WikiLeaks: African Diplomats Wary of US-China Relations

African countries also fear losing their bargaining power after China's emergence in Africa.

By Eric Sande

WikiLeaks cables released on Sunday 5 December from the US Embassy in Beijing, quoted some African embassy officials expressing their fear of the ties between United States and China claiming that it will trammel Chinese funding to the region.

The leaks began streaming to the public on February 4 2010, and were classified as "confidential". This is one of the latest in the organisation's streaming release of over 250 000 leaked diplomatic cables.

Reading from the cable, “During a February 8 lunch, Kenyan ambassador to China Julius Ole Sunkuli said he and other Africans were wary of the US-China dialogue on Africa and felt Africa had nothing to gain from China cooperating with the international donor community."

"Sunkuli claimed that Africa was better off thanks to China's practical, bilateral approach to development assistance and was concerned that this would be changed by 'Western' interference. He said he saw no concrete benefit for Africa in even minimal cooperation."

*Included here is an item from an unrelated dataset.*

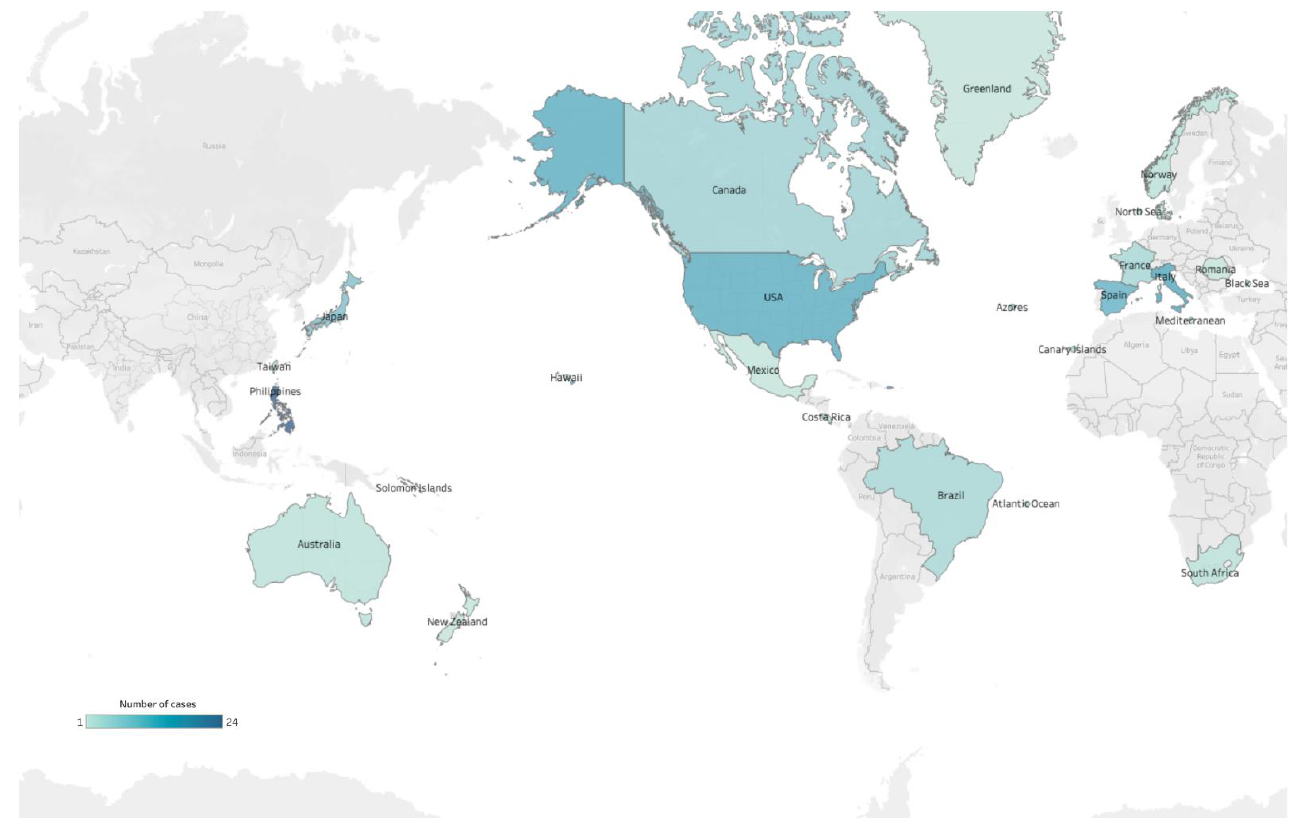
Figure 4. The world map of T. gondii or T. gondii -like protozoan parasite exposure in cetaceans.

Present at the meeting was South African diplomat, Dave Malcolmson, who seconded Sunkuli's reservations.

Utterance by Malcolmson was that African countries also fear losing their bargaining power. China's emergence in Africa as a counterbalance to US and European donors have been very positive for Africa by creating 'competition' and giving African countries options. He recalled that after the 2006 Forum on China-Africa Cooperation (FOCAC) summit, when China announced its commitments to Africa, traditional donors changed their attitude.

The two diplomats discerned that they had to prove capable to fit with China and "came calling". The European Union proposed infrastructure projects (after having defacto given up supporting these types of projects) and the World Bank began to support more agriculture projects.

"We should be careful to pick projects that would have broad support within the African community, preferably African-initiated and led, to get the development cooperation dialogue started on the right foot," reads the cable.

Sunkuli and Malcomson's give-and-takes according to the author should be seen as a warning sign, and that China might use African opposition as an excuse to halt progress on discussions or collaborations with the US.